Perhaps a better way to view this information is to plot the optimiser convergences,

In [ ]:

for optim, sigma in zip(optims, sigmas):
    pybop.plot.convergence(optim, title=f"Sigma: {sigma}")
    pybop.plot.parameters(optim)

Cost Landscapes¶

Finally, we can visualise the cost landscape and the path taken by the optimiser:

In [ ]:

# Plot the cost landscape with optimisation path and updated bounds
bounds = np.array([[0.4, 0.8], [0.4, 0.8]])
for optim, sigma in zip(optims, sigmas):
    pybop.plot.surface(optim, bounds=bounds, title=f"Sigma: {sigma}")

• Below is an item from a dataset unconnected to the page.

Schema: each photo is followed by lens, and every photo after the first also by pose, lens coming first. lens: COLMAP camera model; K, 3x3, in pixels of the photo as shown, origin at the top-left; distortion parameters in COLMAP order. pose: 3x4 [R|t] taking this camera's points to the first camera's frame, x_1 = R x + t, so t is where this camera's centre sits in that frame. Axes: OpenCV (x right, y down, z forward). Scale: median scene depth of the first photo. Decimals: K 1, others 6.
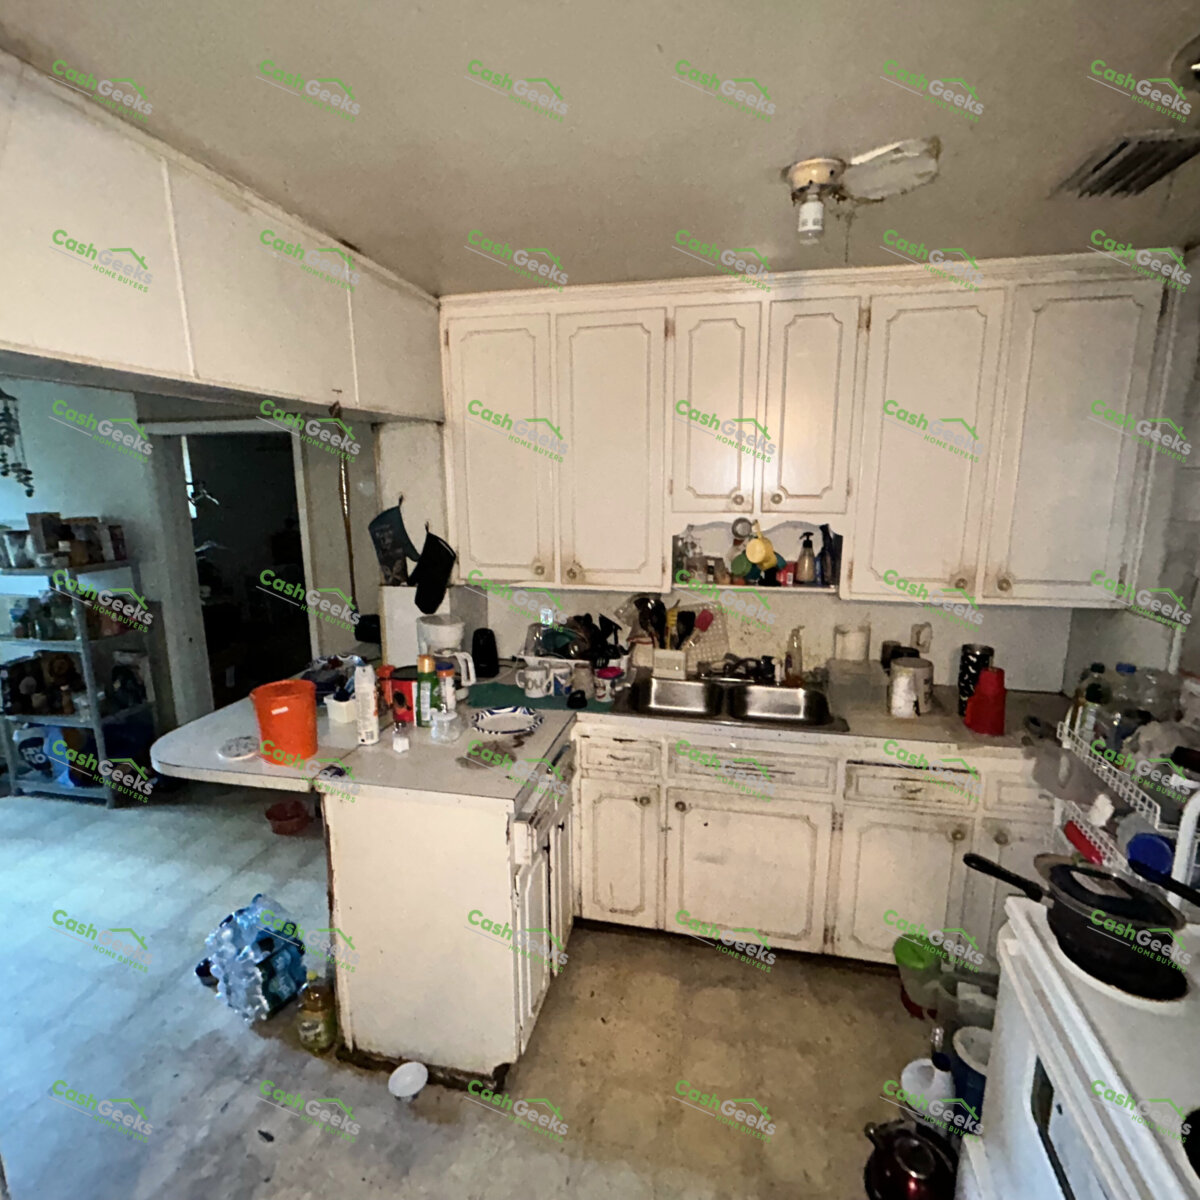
lens RADIAL K [[649.4, 0, 603.8], [0, 649.4, 603.4], [0, 0, 1]] dist [-0.002585, 0.001813]
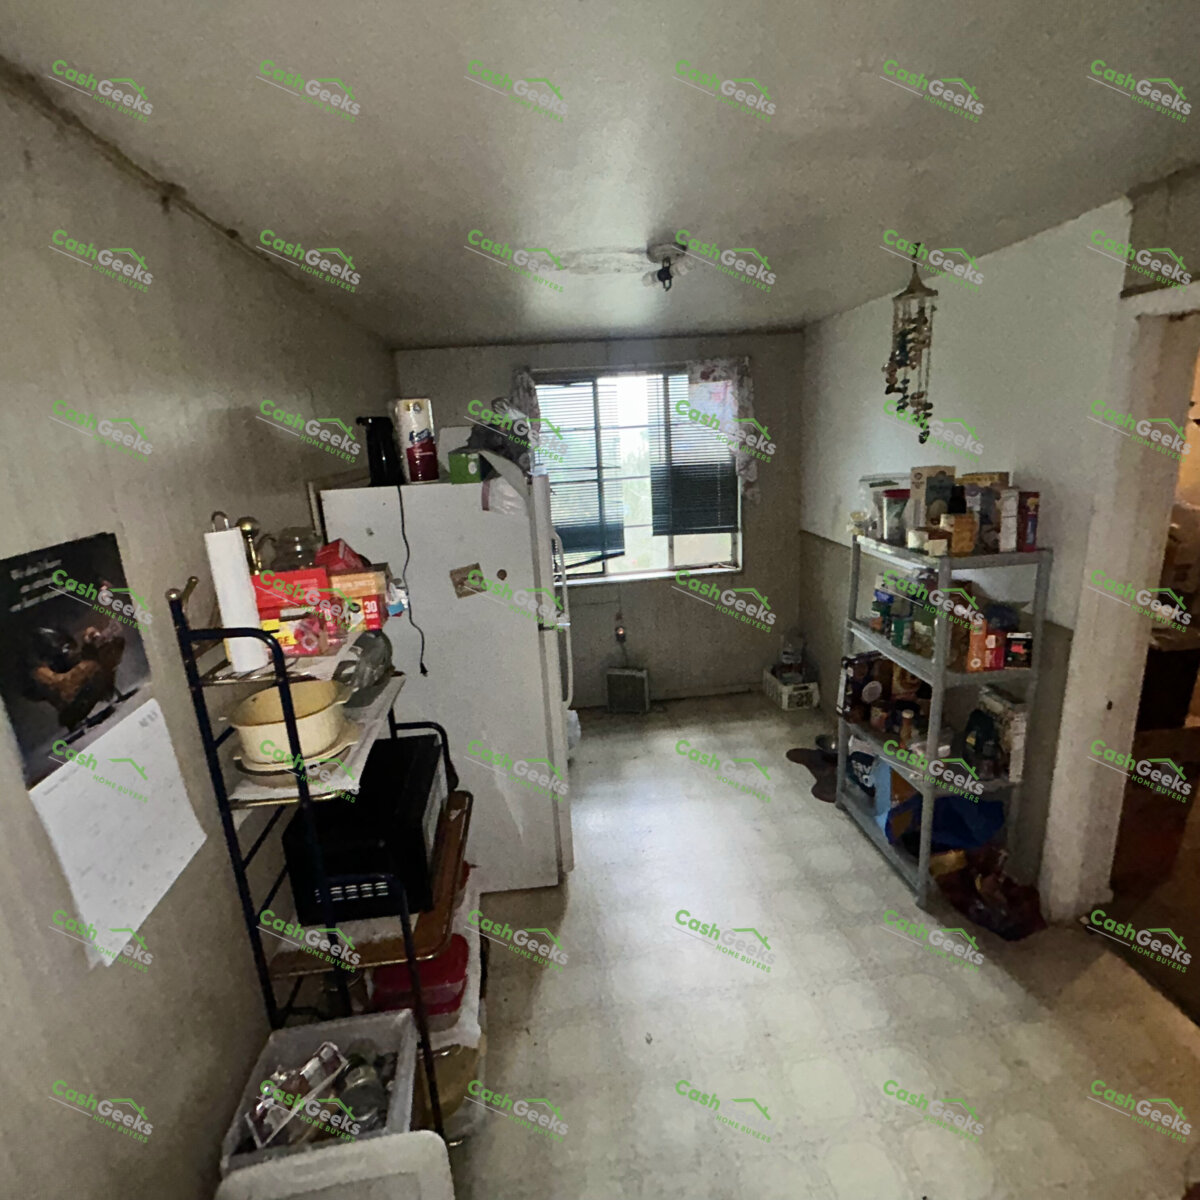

Updating the Learning Rate¶

Let's take sigma0 = 0.08 as the best learning rate for this problem and look at the time-series trajectories.

In [ ]:

optim = pybop.Optimisation(cost, optimiser=pybop.GradientDescent, sigma0=0.08)
results = optim.run()
pybop.plot.quick(problem, problem_inputs=results.x, title="Optimised Comparison");

NOTE: Boundaries ignored by <class 'pints._optimisers._gradient_descent.GradientDescent'>
Halt: No significant change for 15 iterations.
OptimisationResult:
  Initial parameters: [0.46478836 0.56896942]
  Optimised parameters: [0.64463942 0.51613016]
  Final cost: 0.001356018556480287
  Optimisation time: 3.1555721759796143 seconds
  Number of iterations: 75
  SciPy result available: No

Conclusion¶

This notebook covers how to calibrate the learning rate for the gradient descent optimiser. This provides an introduction into hyper-parameter tuning that will be discussed in further notebooks.